The second troublesome area is that of PE. As mentioned,
a hedge fund investing in Japanese assets may well employ
an investment advisor in Japan, usually appointed by the Cayman
Islands general partner. This may be a direct investment advisory
role, or an appointment in an indirect capacity, as sub-advisor
to an offshore primary advisor. A general partner has authority
to bind the limited partners in the conduct of its investment
activity. In the circumstances that the feeder funds are themselves
LPs there is a theoretical argument that the fund general
partner is acting as agent on behalf of the feeder fund limited
partners.
Article 9 of the US/Japan tax treaty defines PE as a fixed
place of business through which a resident of a Contracting
State engages in industrial or commercial activity. A person
acting in Japan on behalf of residents in the US will be considered
a PE of the US person if he has, and habitually exercises,
an authority to conclude contracts in the name of the US resident,
unless the agent is of independent status acting in the normal
course of his business. In the case of a Japanese investment
advisor that acts solely for the hedge fund, the question
of independence is an issue that must be considered. The commentary
on the OECD Model treaty says, inter alia, the following:
"Another factor to be considered in determining independent
status is the number of principals represented by the agent.
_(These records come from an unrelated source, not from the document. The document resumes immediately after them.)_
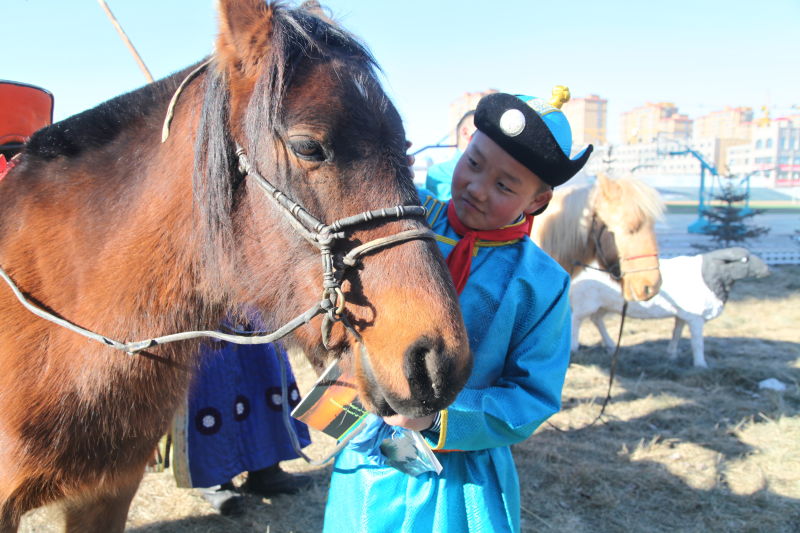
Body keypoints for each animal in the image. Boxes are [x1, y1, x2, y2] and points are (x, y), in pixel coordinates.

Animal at [568, 247, 768, 368]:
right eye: (744, 260)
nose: (767, 270)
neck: (710, 276)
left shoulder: (683, 314)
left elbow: (676, 332)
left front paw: (672, 354)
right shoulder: (696, 316)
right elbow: (697, 343)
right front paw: (701, 364)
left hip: (601, 304)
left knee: (596, 320)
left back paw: (610, 345)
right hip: (585, 302)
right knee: (575, 321)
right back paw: (574, 346)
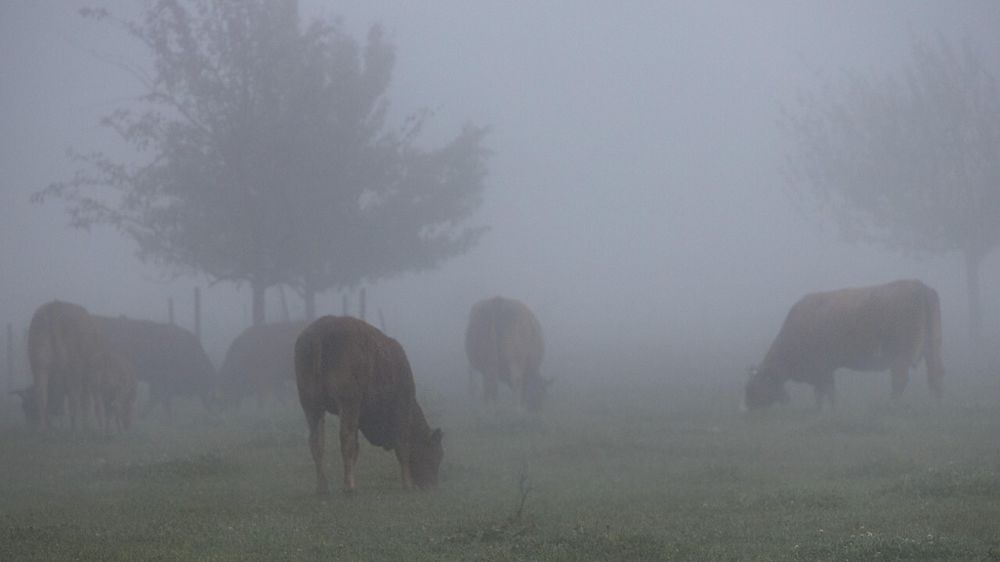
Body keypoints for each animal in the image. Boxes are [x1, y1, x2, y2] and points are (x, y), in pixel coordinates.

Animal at [28, 300, 110, 430]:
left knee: (41, 394)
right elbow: (87, 402)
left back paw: (44, 428)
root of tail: (54, 307)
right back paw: (75, 427)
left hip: (39, 363)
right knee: (74, 398)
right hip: (72, 368)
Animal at [294, 316, 443, 495]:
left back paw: (323, 487)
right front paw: (407, 484)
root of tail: (320, 333)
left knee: (316, 441)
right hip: (347, 402)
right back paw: (348, 488)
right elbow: (402, 446)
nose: (433, 486)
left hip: (311, 404)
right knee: (346, 439)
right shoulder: (400, 409)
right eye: (437, 454)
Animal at [744, 279, 944, 410]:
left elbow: (824, 390)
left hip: (900, 355)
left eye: (751, 386)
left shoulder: (821, 367)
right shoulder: (825, 369)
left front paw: (827, 410)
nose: (743, 409)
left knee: (900, 380)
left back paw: (892, 405)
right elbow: (825, 391)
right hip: (932, 347)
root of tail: (919, 286)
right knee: (935, 376)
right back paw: (935, 405)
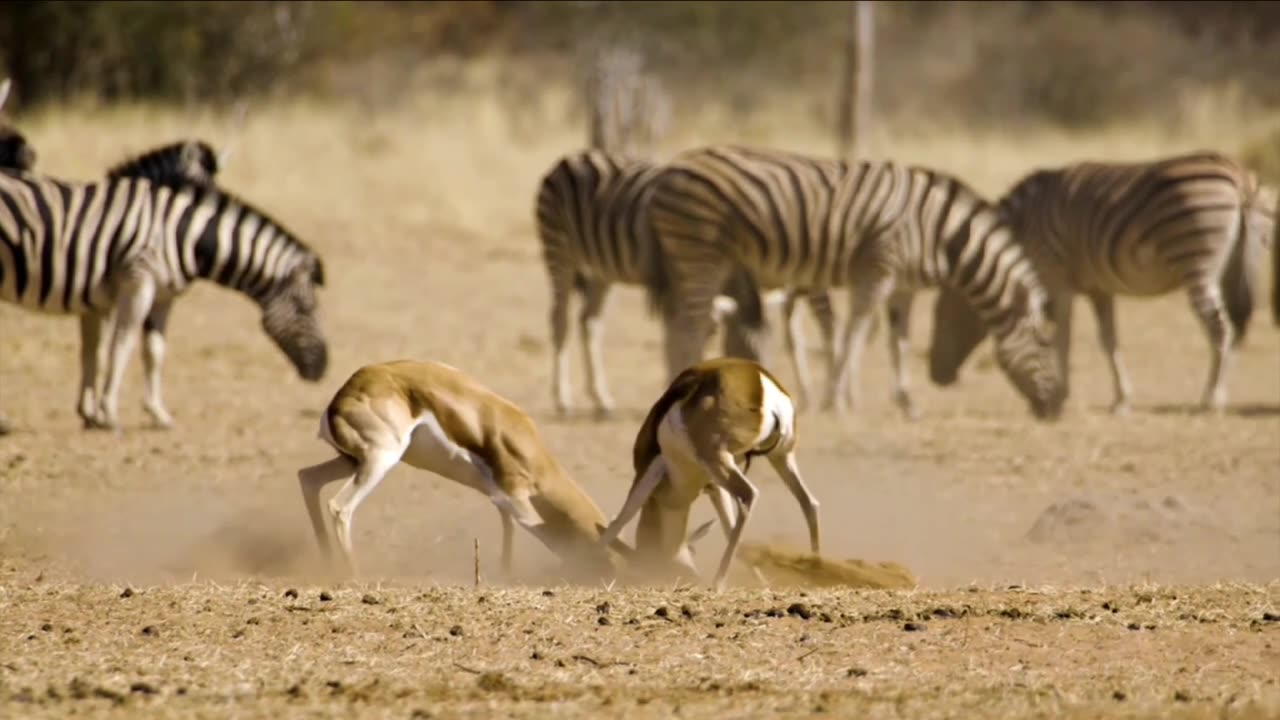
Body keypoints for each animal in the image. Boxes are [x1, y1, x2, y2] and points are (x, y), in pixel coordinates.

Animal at [2, 165, 330, 427]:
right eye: (305, 308)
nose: (322, 368)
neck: (185, 235)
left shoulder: (161, 295)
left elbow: (150, 351)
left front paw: (155, 413)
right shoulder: (138, 281)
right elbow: (122, 345)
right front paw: (108, 413)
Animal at [295, 356, 711, 576]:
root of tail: (340, 398)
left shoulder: (500, 499)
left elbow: (509, 533)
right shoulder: (515, 497)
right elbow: (544, 533)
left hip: (351, 459)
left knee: (308, 479)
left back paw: (325, 565)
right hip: (380, 460)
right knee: (340, 506)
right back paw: (352, 573)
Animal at [599, 356, 819, 589]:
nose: (690, 577)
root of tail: (759, 379)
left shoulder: (651, 466)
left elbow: (621, 518)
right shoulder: (713, 485)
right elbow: (729, 527)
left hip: (718, 459)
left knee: (749, 495)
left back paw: (718, 582)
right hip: (780, 456)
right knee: (808, 503)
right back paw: (815, 570)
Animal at [645, 142, 1064, 417]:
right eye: (1046, 343)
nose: (1058, 407)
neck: (939, 235)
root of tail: (671, 167)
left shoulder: (903, 287)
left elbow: (898, 342)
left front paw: (906, 401)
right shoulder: (876, 271)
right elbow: (855, 332)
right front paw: (837, 399)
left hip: (690, 260)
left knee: (677, 325)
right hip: (701, 253)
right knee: (689, 327)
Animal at [926, 148, 1274, 412]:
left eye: (943, 316)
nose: (936, 377)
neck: (1023, 228)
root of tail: (1240, 178)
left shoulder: (1056, 280)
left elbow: (1060, 336)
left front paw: (1061, 393)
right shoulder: (1098, 288)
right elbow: (1109, 341)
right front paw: (1122, 400)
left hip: (1197, 263)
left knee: (1221, 330)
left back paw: (1212, 398)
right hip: (1233, 267)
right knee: (1234, 328)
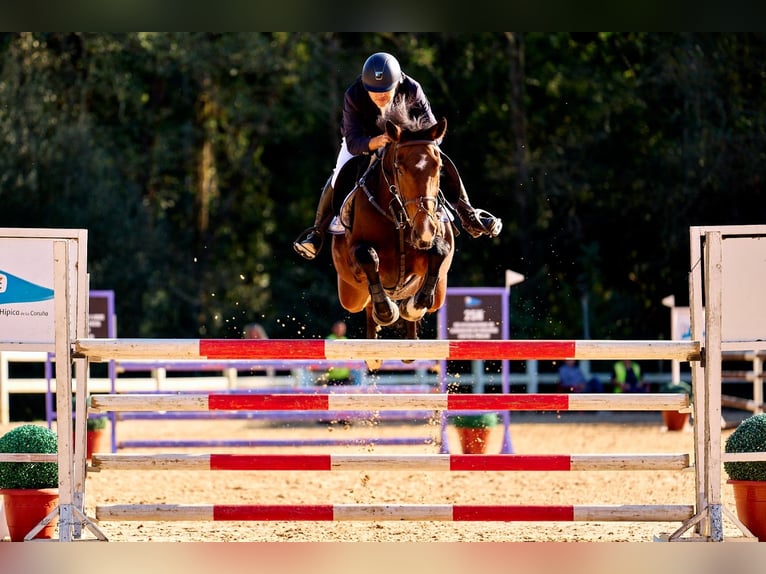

Independent status is less likely if the activities of the
agent are performed wholly or almost wholly on behalf of only
one enterprise over the lifetime of the business or a long
period of time."
Under Japanese domestic tax law there is no distinction between
an agent of independent status and an independent agent. The
Japan Securities Investment Advisors Association issued guidance
to its members in April 2002 based on confirmations it had
received from the NTA. That guidance says that where there
is discretionary asset management with a Japanese advisory
company, under which the advisor has and habitually concludes
contracts on behalf of a non-resident, the asset manager in
Japan is a PE of the non-resident. Although not part of the
guidance given, this would not be the position where the primary
asset management contract is with an offshore entity, and
the asset manager in Japan is acting in a sub-advisory capacity,
provided the offshore advisor is an advisor of substance.
The guidance note goes on to say that there will not be a
Japanese PE, and therefore Japanese taxation of the non-resident,
where a double taxation treaty applies, and the agent is of
independent status acting in the normal course of business.
This means, of course, that in the case of a non-treaty protected
principal, even an independent agent will be a taxable PE
of that principal. In practice this last point does not appear
to have been taken up by the tax authorities as an audit issue
in the case of independent agents.
Times have moved on since the famous words spoken by Benjamin
Franklin, it seems now that the desire to increase the tax
take seems all that is certain about taxation in Japan.